[Passage]:
————

Friday, January 25, 2013

Small Projects as Practice

Okay, now I am in no way suggesting that you should put away your long memoir plans or anything like that, but skill-building and practice has been a theme that I've been pondering since November when Nicki Grimes talked about writing her book Bronx Masquerade.  In essence, she suggested that sometimes we're not ready to write our most important stories (haven't we just been talking about this very issue?) but that as we attack other stories, we become better equipped to write the ones we are most anxious to tell.

We've been talking about recognizing who we are and how we've changed and translating that into memoir, story arc, etc.  And we've also been talking about how hard that pivotal story is.

We also talked about setting intermediate goals and small projects to stay on track with our larger goals and bigger projects.  Selecting and executing these intermediate goals and smaller projects is what I want to talk about today.

  1. Select a change in yourself or an important realization/epiphany that you have made in your life that has (a) changed you; (b) changed the way someone important to you views you; or (c) changed the way you interact with the world.
  2. Elaborate:  Why is this change important to you?  How have you/others changed?

————

[Exercises]:
**a)** In the post on small projects as practice, swap "intermediate goals" for "interim goals" and write out the part that opens with the words containing "We also talked" and closes with "talk about today.".
**b)** Write the next part of the post on small writing projects as practice, picking up after its last sentence.
The lines after this point have nothing to do with what's asked here.

[The data]:
————

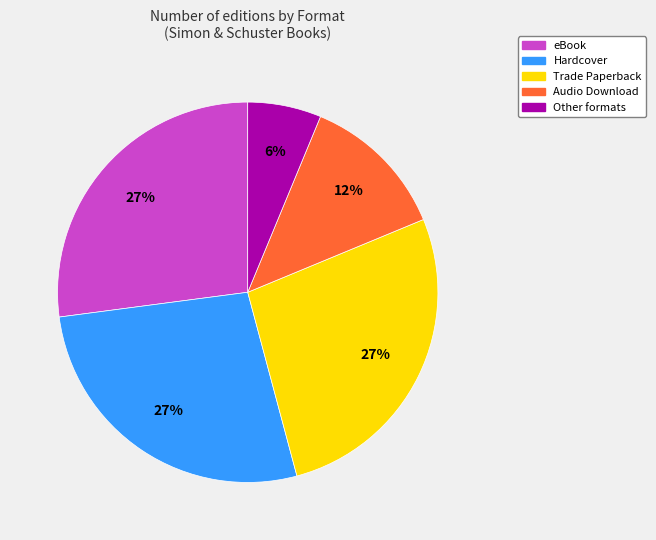

Which has a higher value, Other formats or Trade Paperback?

Trade Paperback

————

[Answers for this exercise]:
**a)**
We also talked about setting interim goals and small projects to stay on track with our larger goals and bigger projects.  Selecting and executing these interim goals and smaller projects is what I want to talk about today.

**b)**
  3. Establish a baseline.  How did things operate before this change?
  4. Pinpoint the change.  What was the exact moment that the change happened?  Ignore Howard Gardner's assertion that all change is gradual and consider Kathryn Schulz's idea that we never experience wrongness while we are wrong. 

    What I mean is this:  Every time there is a change, yes, subtle shifts occur beforehand that prepare us to question our beliefs and practices and lead us to believing and acting differently.  Truly, Howard Gardner is right.  All cognitive change is gradual.  However, Kathryn Schulz is also right, and her description of change is the one that most of us experience and that best translates to story.  Yes, all of those subtle shifts do happen, but most of us are only aware of them in retrospect.  In other words, we don't know that we are changing our minds until our minds have changed.  We may not come to a solid conclusion, but we begin actively distancing ourselves from what we were/did before.  This is the moment that we are looking for.  It will serve as the pivot of the story.
  5. Paint the picture. (More on this momentarily).
  6. Put it all together.
When you attack steps 5 and 6, you actually need to revisit steps 2-4 and lay out your evidence.  This time, I want you not to think of the evidence that we think of for essays.  I don't want you to think of historical fact, special dates, or famous quotes of others.  I want you to translate those to story items like this:
  • Historical facts → Vivid descriptions of the way things were ("Mama always baked a pie crust using lard instead of butter," etc.)
  • Special dates → Vivid descriptions of pivotal days (Think of the smell and lighting that you remember when your husband proposed.)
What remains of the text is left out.